Os documentos regulamentares fornecem informações sobre a farmacocinética, que descreve como o organismo processa o medicamento. A semivida oficial da drospirenona é de aproximadamente 30 horas, que é o tempo registado para que metade da dose saia do sistema.


P: Os documentos oficiais mencionam algum risco de dependência com o Espirol?

A rotulagem oficial afirma que não existe potencial conhecido de abuso físico ou psicológico, nem de dependência com este medicamento.


P: Qual é a relação entre o Espirol e a gravidez?

Os documentos oficiais declaram que o Espirol é contraindicado para utilização durante a gravidez. As agências regulamentares indicam que o medicamento exige a interrupção imediata se houver suspeita ou confirmação de gravidez.


P: Como é que o Espirol é habitualmente apresentado ou embalado?

O medicamento é geralmente fornecido num blister para 28 dias, o que é referido na secção oficial de apresentação. Esta embalagem contém tipicamente uma combinação de comprimidos ativos revestidos por película e comprimidos inativos (placebo).


P: O Espirol pode ter impacto na capacidade de conduzir ou utilizar máquinas?
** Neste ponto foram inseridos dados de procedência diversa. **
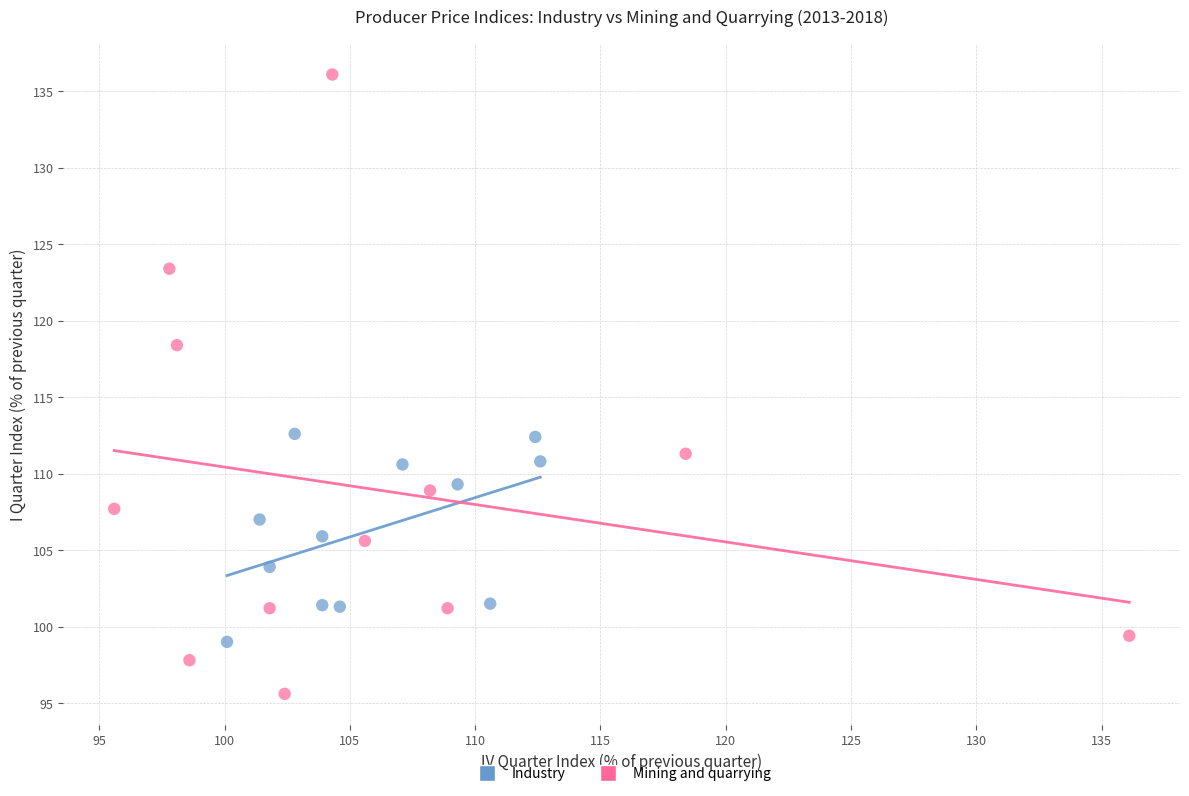

Which series reaches the minimum Y coordinate?

Mining and quarrying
A rotulagem regulamentar oficial indica, por norma, que este medicamento não tem influência, ou tem uma influência negligenciável, na capacidade de um indivíduo conduzir ou utilizar máquinas.
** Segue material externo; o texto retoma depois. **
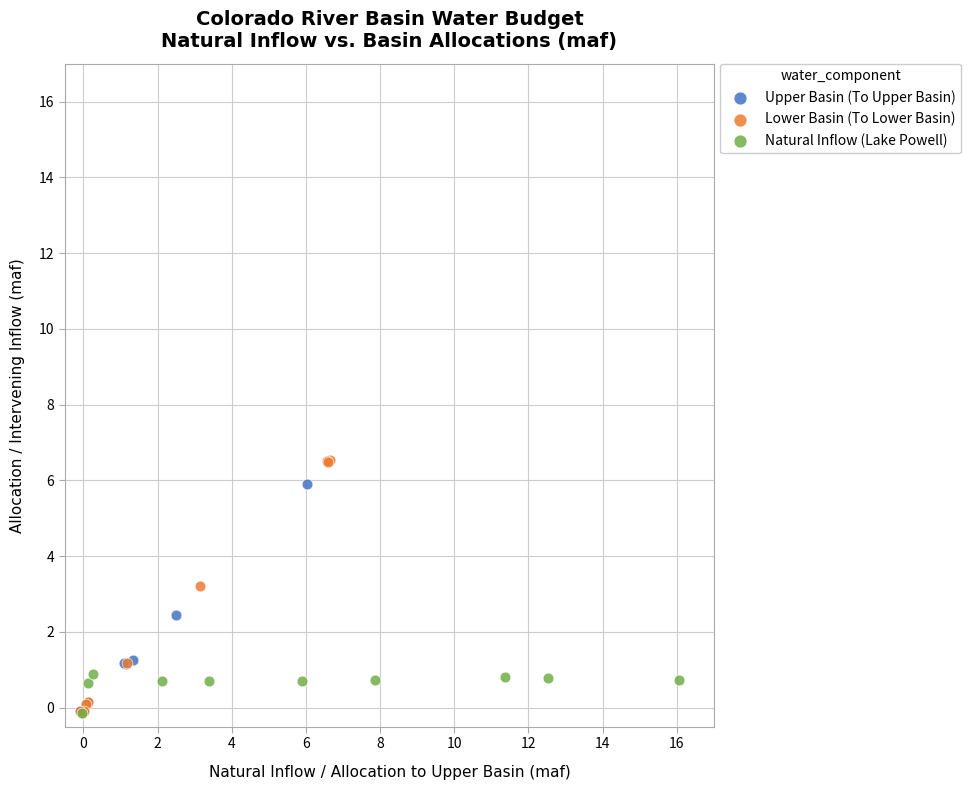

Which series has the widest spread of Y values?

Lower Basin (To Lower Basin)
P: Há quanto tempo o Espirol está disponível no mercado?

As bases de dados de aprovação regulamentar indicam que o produto contendo estes componentes ativos específicos foi aprovado pelas autoridades de saúde pela primeira vez em meados da década de 2000.


P: O Espirol interage com contracetivos hormonais?

Os avisos oficiais referem que, como este medicamento contém hormonas, não é recomendada a utilização concomitante de outros contracetivos hormonais com este tratamento.


P: Sabe-se se o Espirol causa reações na pele?

A rotulagem oficial lista várias reações adversas cutâneas relatadas pelos doentes. Estas podem incluir acne, erupção cutânea, cloasma (manchas escuras na pele) e reações alérgicas como urticária.


P: O que diz o folheto informativo sobre a interrupção do Espirol?

Os documentos regulamentares descrevem situações e procedimentos para descontinuar o medicamento. Os exemplos incluem instruções para interromper o uso antes de cirurgias de grande porte, perante a deteção de um coágulo sanguíneo ou se for diagnosticada uma gravidez.

Como Espirol deve ser armazenado e descartado?

O Espirol (Estrogénios Conjugados/Drospirenona) deve ser conservado estritamente de acordo com as condições definidas na rotulagem regulamentar oficial.

Requisitos de Armazenamento

Condição Requisito (Rotulagem Oficial)
Temperatura Conservar à temperatura ambiente controlada, entre 20 °C e 25 °C.
Proteção Proteger da humidade excessiva, do calor e da luz. Não congelar nem refrigerar, a menos que tal seja especificamente indicado no rótulo.
Embalagem Manter os comprimidos na embalagem original e não utilizar o produto após o prazo de validade indicado.
Segurança Infantil Deve ser guardado fora da vista e do alcance das crianças.

Instruções de Eliminação

O Espirol não utilizado ou fora de validade deve ser eliminado através de um programa oficial de retoma de medicamentos, sempre que disponível. Caso um programa de retoma não esteja acessível, o medicamento deve ser misturado com uma substância indesejável (como terra) e colocado num recipiente selado antes de ser deitado no lixo doméstico. O medicamento não deve ser eliminado através de descarga na sanita ou no lavatório, a menos que o rótulo regulamentar instrua explicitamente essa ação.

Atenção! Sempre consulte um médico ou farmacêutico antes de usar pílulas ou medicamentos.